TASK BRIEF: In the material below, reproduce the lines starting at the one containing "After each image, state" and ending at the one containing "0.248189, -0.638321, 1.402792]]", and leave the pictures out of your answer.

SOURCE DATA:
#####
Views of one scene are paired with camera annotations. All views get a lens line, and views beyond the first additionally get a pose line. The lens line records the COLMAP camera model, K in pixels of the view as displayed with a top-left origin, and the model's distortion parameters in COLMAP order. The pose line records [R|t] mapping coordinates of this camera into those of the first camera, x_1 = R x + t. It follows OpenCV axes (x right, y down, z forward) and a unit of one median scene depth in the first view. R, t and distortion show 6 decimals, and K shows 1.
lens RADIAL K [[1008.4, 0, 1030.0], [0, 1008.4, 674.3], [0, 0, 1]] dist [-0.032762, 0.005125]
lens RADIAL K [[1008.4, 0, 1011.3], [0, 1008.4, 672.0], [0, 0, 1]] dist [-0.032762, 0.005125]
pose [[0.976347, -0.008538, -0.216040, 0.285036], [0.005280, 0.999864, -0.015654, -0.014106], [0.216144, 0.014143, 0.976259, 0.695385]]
#####
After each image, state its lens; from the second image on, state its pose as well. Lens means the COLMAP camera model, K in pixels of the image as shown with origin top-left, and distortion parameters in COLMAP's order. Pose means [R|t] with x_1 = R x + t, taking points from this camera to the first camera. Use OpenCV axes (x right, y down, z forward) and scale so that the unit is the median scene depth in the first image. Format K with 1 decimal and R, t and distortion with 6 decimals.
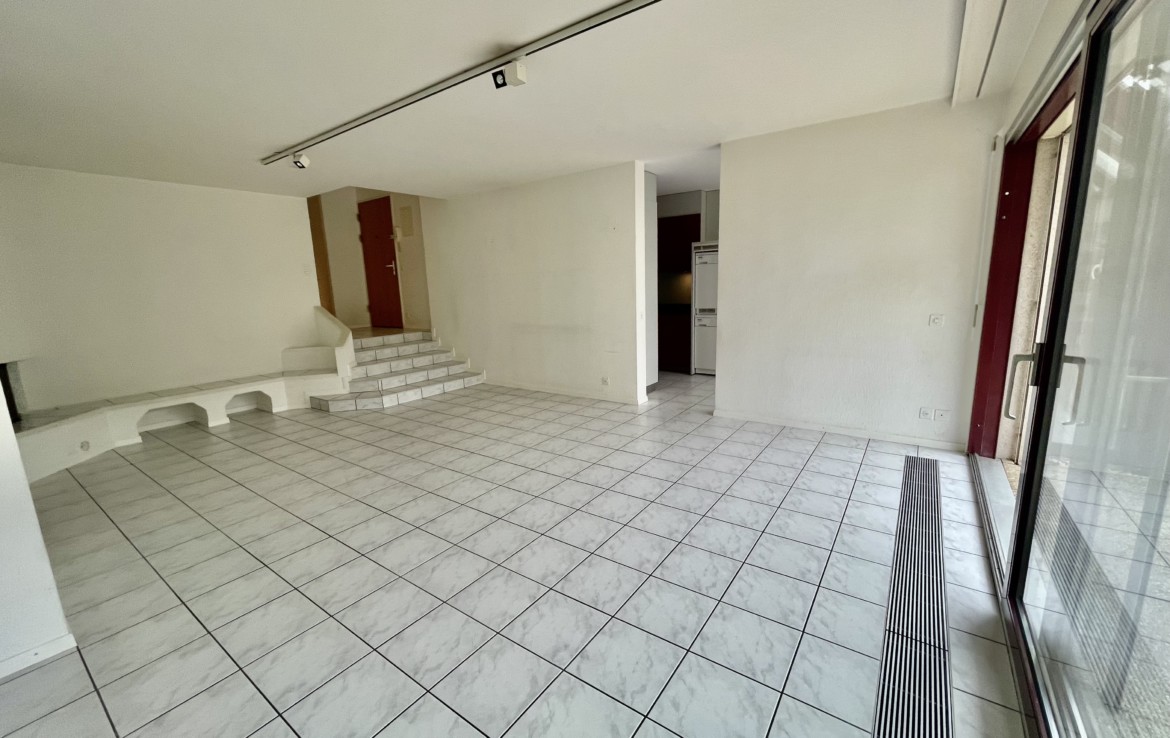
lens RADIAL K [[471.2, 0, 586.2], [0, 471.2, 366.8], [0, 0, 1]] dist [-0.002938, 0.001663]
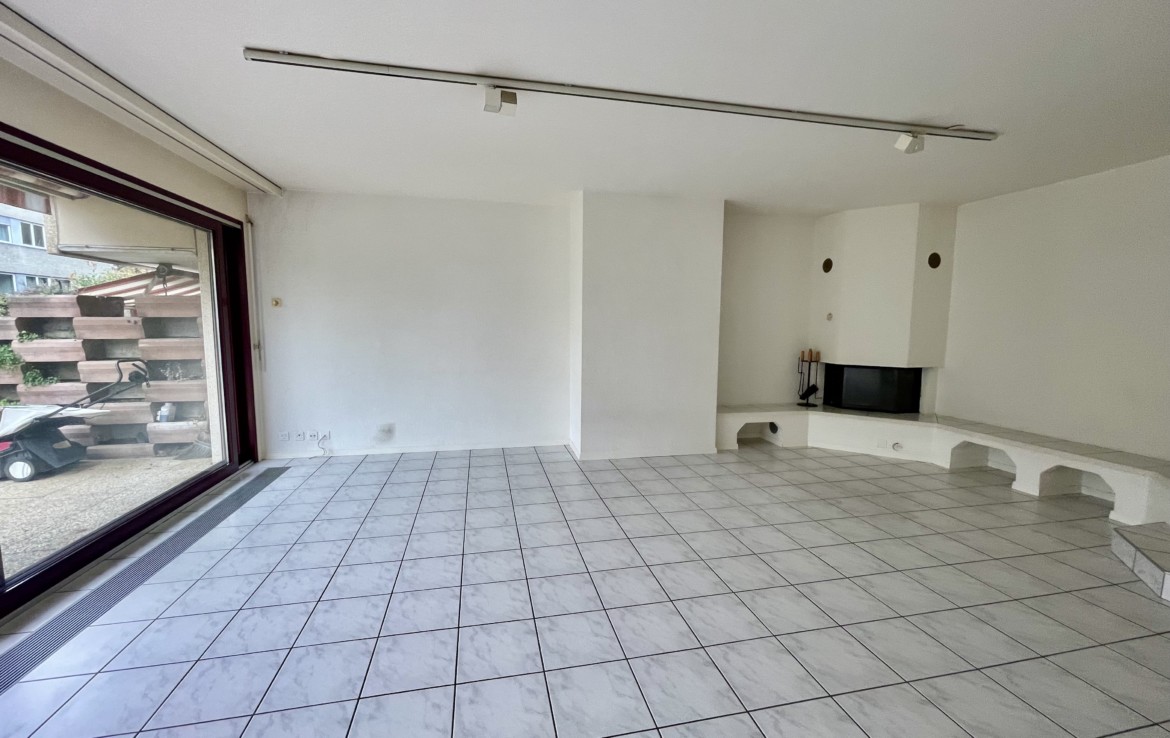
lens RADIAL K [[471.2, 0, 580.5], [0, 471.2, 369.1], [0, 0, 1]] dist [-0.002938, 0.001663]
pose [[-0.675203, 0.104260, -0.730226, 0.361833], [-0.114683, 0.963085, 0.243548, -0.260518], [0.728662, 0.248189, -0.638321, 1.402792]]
#####
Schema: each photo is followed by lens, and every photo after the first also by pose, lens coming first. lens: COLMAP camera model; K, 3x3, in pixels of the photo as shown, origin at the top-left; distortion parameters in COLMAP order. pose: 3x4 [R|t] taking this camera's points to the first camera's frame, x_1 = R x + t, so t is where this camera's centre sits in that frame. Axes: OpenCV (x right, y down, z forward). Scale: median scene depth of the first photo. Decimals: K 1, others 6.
#####
THE COMPLETED TASK:
After each image, state its lens; from the second image on, state its pose as well. Lens means the COLMAP camera model, K in pixels of the image as shown with origin top-left, and distortion parameters in COLMAP's order. Pose means [R|t] with x_1 = R x + t, taking points from this camera to the first camera. Use OpenCV axes (x right, y down, z forward) and scale so that the unit is the median scene depth in the first image. Format K with 1 decimal and R, t and distortion with 6 decimals.
lens RADIAL K [[471.2, 0, 586.2], [0, 471.2, 366.8], [0, 0, 1]] dist [-0.002938, 0.001663]
lens RADIAL K [[471.2, 0, 580.5], [0, 471.2, 369.1], [0, 0, 1]] dist [-0.002938, 0.001663]
pose [[-0.675203, 0.104260, -0.730226, 0.361833], [-0.114683, 0.963085, 0.243548, -0.260518], [0.728662, 0.248189, -0.638321, 1.402792]]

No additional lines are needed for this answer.